IBM Feels The Heat
Heat problems associated with SCSI hard drives in IBM's eServer BladeCenter are slowing the vendor's march into the sizzling blade server market.
August 9, 2004
Heat problems associated with SCSI hard drives in IBM's eServer BladeCenter are slowing the vendor's march into the sizzling blade server market at a time when rival Hewlett-Packard is also turning up the competitive heat.
While IBM said its blade server business through the second quarter was up more than 140 percent from the year-earlier period, solution providers say they can't satisfy customers who require dual SCSI drives on BladeCenters without sacrificing blade server density because of potential overheating.
"We've tried to get some customers to boot off the SAN so they don't even need drives [in the BladeCenter], but some applications require dual local drives crunching numbers," said Joe Vaught, COO of PCPC, an IBM Business partner in Houston. "When that happens, we are at a standstill."
Vaught says an order with one customer for close to 5,000 IBM blade servers equipped with dual SCSI drives is on hold until the problem is resolved. He explained that IBM currently offers a daughter card on BladeCenter that allows a customer to run dual SCSI hard drives, but that option reduces the number of blades that can be used from 14 down to seven.

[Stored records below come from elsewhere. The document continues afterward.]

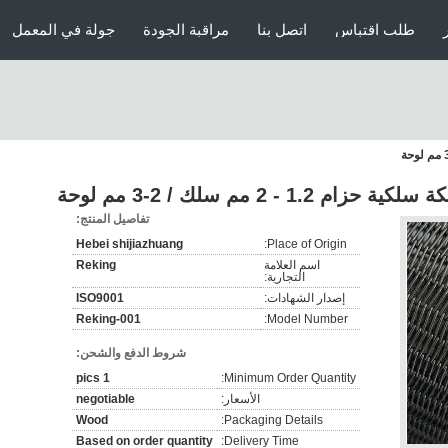
طلب اقتباس
اتصل بنا
مراقبة الجودة
جولة في المعمل
1 - 2 مم سلك / 2-3 مم لوحة
تفاصيل المنتج:
Hebei shijiazhuang
Place of Origin:
اسم العلامة
Reking
التجارية:
إصدار الشهادات:
ISO9001
Reking-001
Model Number:
شروط الدفع والشحن:
1 pics
Minimum Order Quantity:
الأسعار:
negotiable
Wood
Packaging Details:
Based on order quantity
Delivery Time: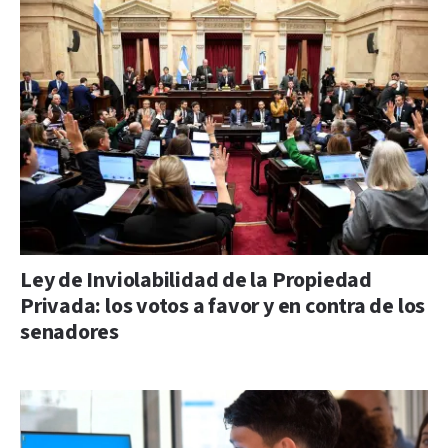
Ley de Inviolabilidad de la Propiedad
Privada: los votos a favor y en contra de los
senadores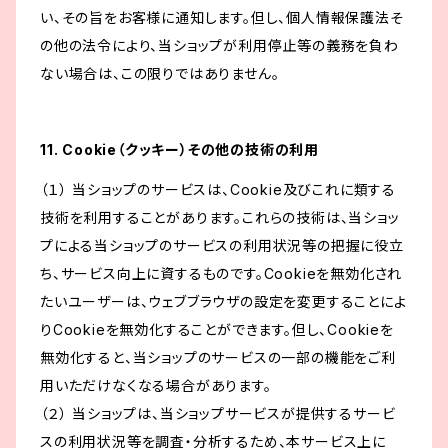
い、その旨をお客様に通知します。但し、個人情報保護法そ
の他の法令により、当ショップが利用停止等の義務を負わ
ない場合は、この限りではありません。
11. Cookie（クッキー）その他の技術の利用
（１） 当ショップのサービスは、Cookie及びこれに類する
技術を利用することがあります。これらの技術は、当ショッ
プによる当ショップのサービスの利用状況等の把握に役立
ち、サービス向上に資するものです。Cookieを無効化され
たいユーザーは、ウェブブラウザの設定を変更することによ
りCookieを無効化することができます。但し、Cookieを
無効化すると、当ショップのサービスの一部の機能をご利
用いただけなくなる場合があります。
（２） 当ショップは、当ショップサービスが提供するサービ
スの利用状況等を調査・分析するため、本サービス上に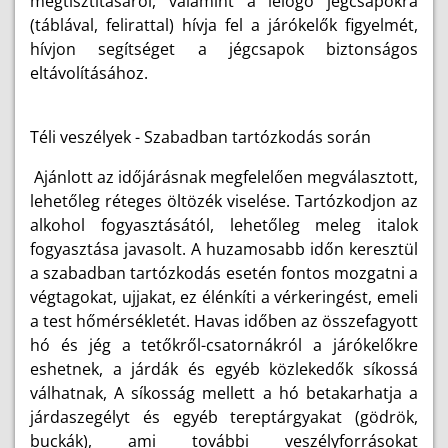
megtisztításáról, valamint a lelógó jégcsapokra
(táblával, felirattal) hívja fel a járókelők figyelmét,
hívjon segítséget a jégcsapok biztonságos
eltávolításához.
Téli veszélyek - Szabadban tartózkodás során
Ajánlott az időjárásnak megfelelően megválasztott,
lehetőleg réteges öltözék viselése. Tartózkodjon az
alkohol fogyasztásától, lehetőleg meleg italok
fogyasztása javasolt. A huzamosabb időn keresztül
a szabadban tartózkodás esetén fontos mozgatni a
végtagokat, ujjakat, ez élénkíti a vérkeringést, emeli
a test hőmérsékletét. Havas időben az összefagyott
hó és jég a tetőkről-csatornákról a járókelőkre
eshetnek, a járdák és egyéb közlekedők síkossá
válhatnak, A síkosság mellett a hó betakarhatja a
járdaszegélyt és egyéb tereptárgyakat (gödrök,
buckák), ami további veszélyforrásokat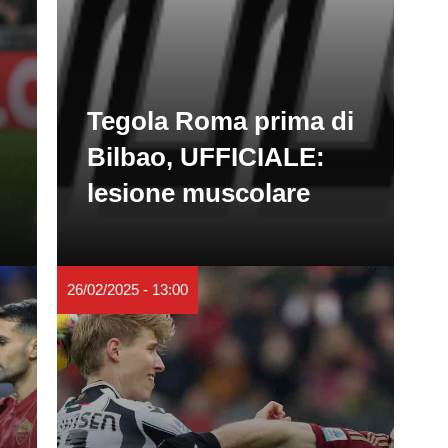
Tegola Roma prima di
Bilbao, UFFICIALE:
lesione muscolare
26/02/2025 - 13:00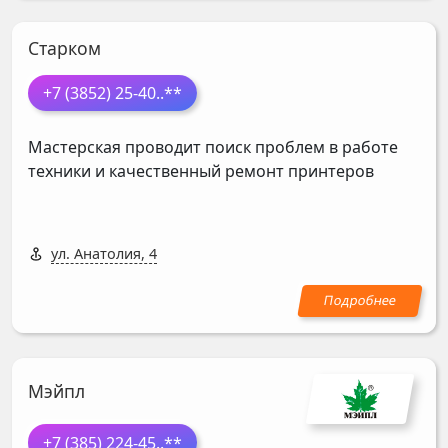
Старком
+7 (3852) 25-40
..**
Мастерская проводит поиск проблем в работе
техники и качественный ремонт принтеров
ул. Анатолия, 4
Мэйпл
+7 (385) 224-45
..**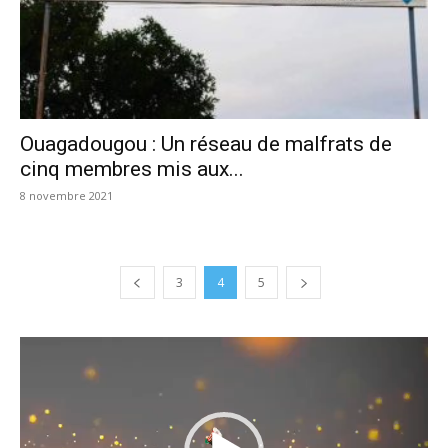
Ouagadougou : Un réseau de malfrats de
cinq membres mis aux...
8 novembre 2021
3
4
5
Lecteur
vidéo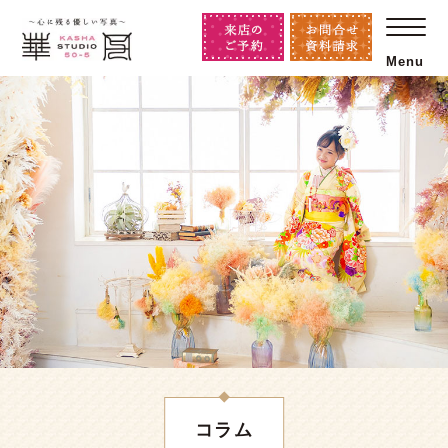
Menu
コラム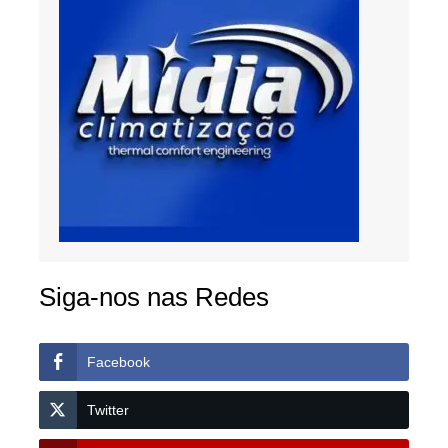
Siga-nos nas Redes
Facebook
Twitter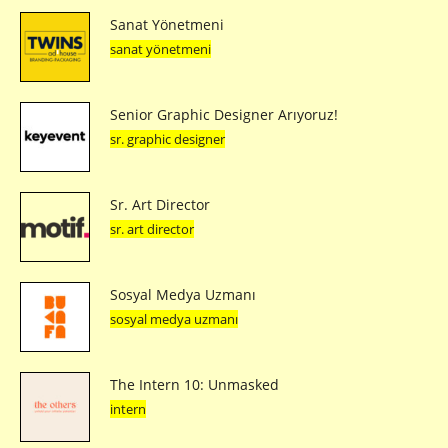
Sanat Yönetmeni
sanat yönetmeni
Senior Graphic Designer Arıyoruz!
sr. graphic designer
Sr. Art Director
sr. art director
Sosyal Medya Uzmanı
sosyal medya uzmanı
The Intern 10: Unmasked
intern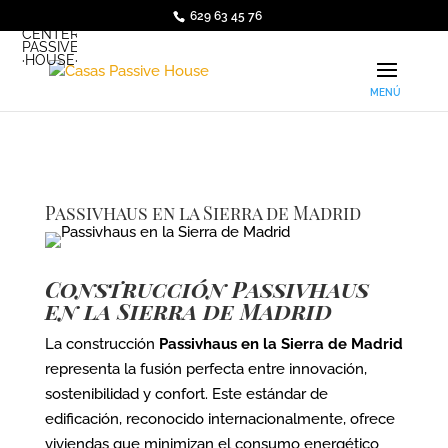
629 63 45 76
·ARQUI·
CENTER
PASSIVE
·HOUSE·
Passivhaus en la Sierra de Madrid
Construcción Passivhaus
en la Sierra de Madrid
La construcción
Passivhaus en la Sierra de Madrid
representa la fusión perfecta entre innovación,
sostenibilidad y confort. Este estándar de
edificación, reconocido internacionalmente, ofrece
viviendas que minimizan el consumo energético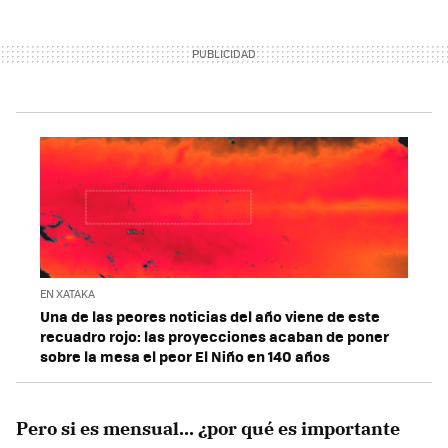
EN XATAKA
Una de las peores noticias del año viene de este
recuadro rojo: las proyecciones acaban de poner
sobre la mesa el peor El Niño en 140 años
Pero si es mensual... ¿por qué es importante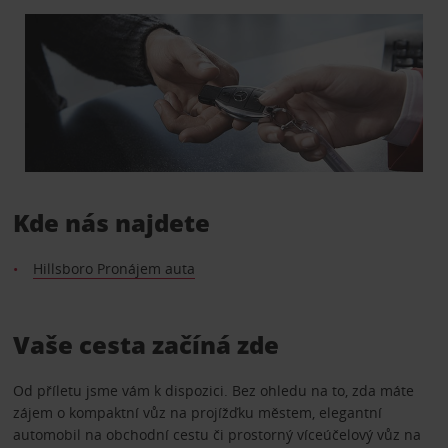
Kde nás najdete
Hillsboro Pronájem auta
Vaše cesta začíná zde
Od příletu jsme vám k dispozici. Bez ohledu na to, zda máte
zájem o kompaktní vůz na projížďku městem, elegantní
automobil na obchodní cestu či prostorný víceúčelový vůz na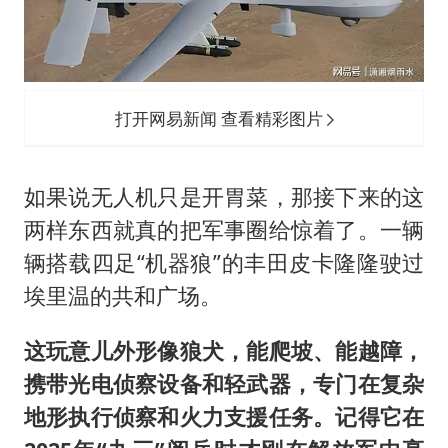
打开网易新闻 查看精彩图片
如果说无人机只是开胃菜，那接下来的这
两样东西就真的把军事圈给惊着了。一辆
辆搭载四足“机器狼”的丰田皮卡隆隆驶过
埃里温的共和广场。
这玩意儿外形像狼犬，能爬坡、能越障，
携带光电侦察设备和轻武器，专门在复杂
地形执行侦察和火力支援任务。记得它在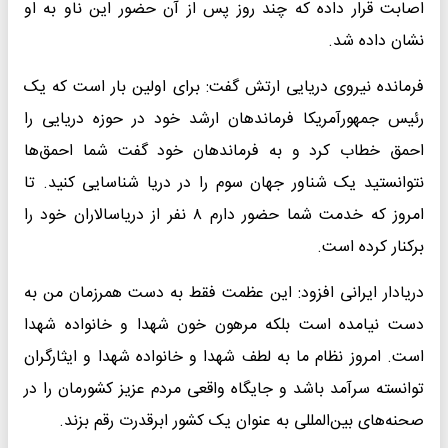
اصابت قرار داده که چند روز پس از آن حضور این ناو به او
نشان داده شد.
فرمانده نیروی دریایی ارتش گفت: برای اولین بار است که یک
رئیس جمهورآمریکا فرماندهان ارشد خود در حوزه دریایی را
احمق خطاب کرد و به فرماندهان خود گفت شما احمق‌ها
نتوانستید یک شناور جهان سوم را در دریا شناسایی کنید. تا
امروز که خدمت شما حضور دارم ۸ نفر از دریاسالاران خود را
برکنار کرده است.
دریادار ایرانی افزود: این عظمت فقط به دست همرزمان من به
دست نیامده است بلکه مرهون خون شهدا و خانواده شهدا
است. امروز نظام ما به لطف شهدا و خانواده شهدا و ایثارگران
توانسته سرآمد باشد و جایگاه واقعی مردم عزیز کشورمان را در
صحنه‌های بین‌المللی به عنوان یک کشور ابرقدرت رقم بزند.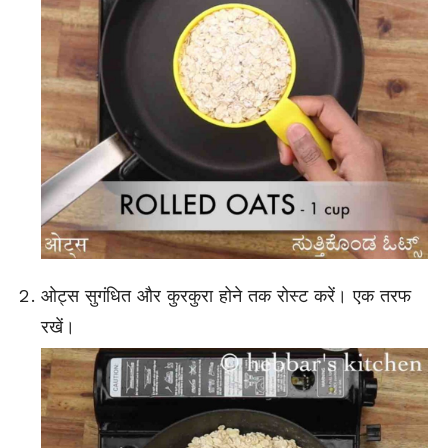
ओट्स सुगंधित और कुरकुरा होने तक रोस्ट करें। एक तरफ
रखें।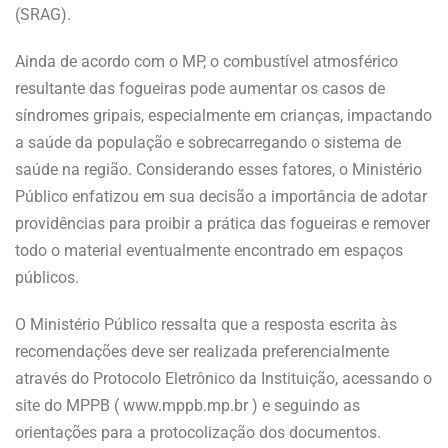
(SRAG).
Ainda de acordo com o MP, o combustível atmosférico
resultante das fogueiras pode aumentar os casos de
síndromes gripais, especialmente em crianças, impactando
a saúde da população e sobrecarregando o sistema de
saúde na região. Considerando esses fatores, o Ministério
Público enfatizou em sua decisão a importância de adotar
providências para proibir a prática das fogueiras e remover
todo o material eventualmente encontrado em espaços
públicos.
O Ministério Público ressalta que a resposta escrita às
recomendações deve ser realizada preferencialmente
através do Protocolo Eletrônico da Instituição, acessando o
site do MPPB ( www.mppb.mp.br ) e seguindo as
orientações para a protocolização dos documentos.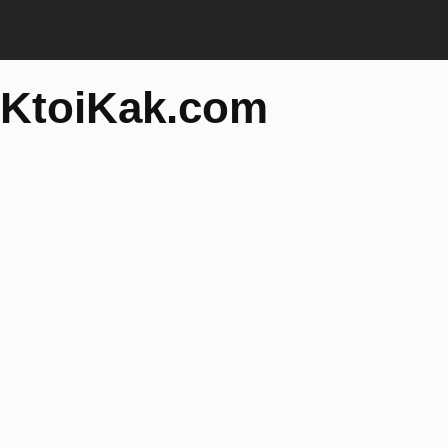
KtoiKak.com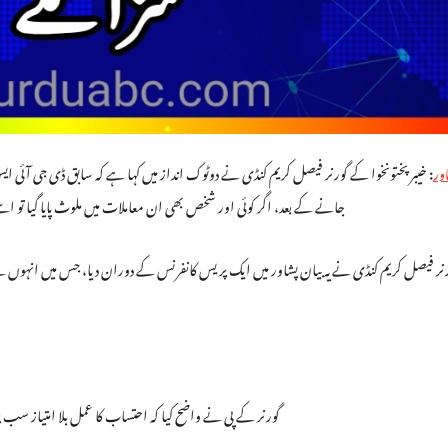
:
خیبر پختونخوا کے گورنر فیصل کریم کنڈی نے دوٹوک انداز میں کہا ہے کہ سابق ڈی جی آئی ای
ور
جانے کے بعد، اگر کوئی اور شخص بھی ان معاملات میں ملوث پایا گیا تو اس
گورنر کے پی نے واضح کیا کہ احتساب کا عمل بلا امتیاز سب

"You don't gain density when you do that, and it's not an option," Vaught said. "Everybody is out of room. We have to get this SCSI thing fixed, and when we do, it will really drive business."He said the drivers of new growth will be the convergence of 64-bit computing and the ability to put dual SCSI drives in the BladeCenter chassis. IBM promises that a fix to the existing SCSI drive problem is on the way.
"We understand that for some people, this was a limiting factor," said Tim Dougherty, director of IBM eServer BladeCenter marketing. He said that IBM plans to offer in the fourth quarter a redesigned BladeCenter board that accommodates dual SCSI drives without sacrificing server density.
"It turns out that it was a design issue, not a heat issue," Dougherty said. "What we needed to do is to get to a small form-factor SCSI, which is a recent phenomenon. You solve the problem by replacing the current [dual] IDE drives with SCSI drives. [The solution] is a new board that will go into any BladeCenter."
IBM's plans to build new momentum in the blade center market come as HP seeks to reinvigorate its own blade business with new channel rebates. Last week, HP added blade servers to its Enterprise Server and Storage (ESS) Elite rebate program. An HP spokesman said ESS Elite partners can get rebates of up to 4 percent for every blade product sold. The promotion runs from Aug. 1 through Oct. 31.
"At one point, HP owned the blade server market, and now it's IBM's market," said Bruce Geier, president and CEO of Technology Integration Group, a solution provider in San Diego. "HP's lack of focus on the market and no real reimbursements to partners to sell [blades] has moved people to selling IBM."Geoffrey Lilien, the CEO of Lilien Systems, a Mill Valley, Calif.-based HP enterprise partner, said the HP move should inspire his sales force to sell a lot more blade servers. "There is a significant opportunity in blades," he said. "This means significant additional back-end margin."
Lilien said he is not concerned about the blade server heat issue because of HP's engineering expertise. "One thing HP has always been able to do well is engineering," he said. "Heating and cooling systems are things that HP really understands well. In my opinion, HP has superior blades than IBM."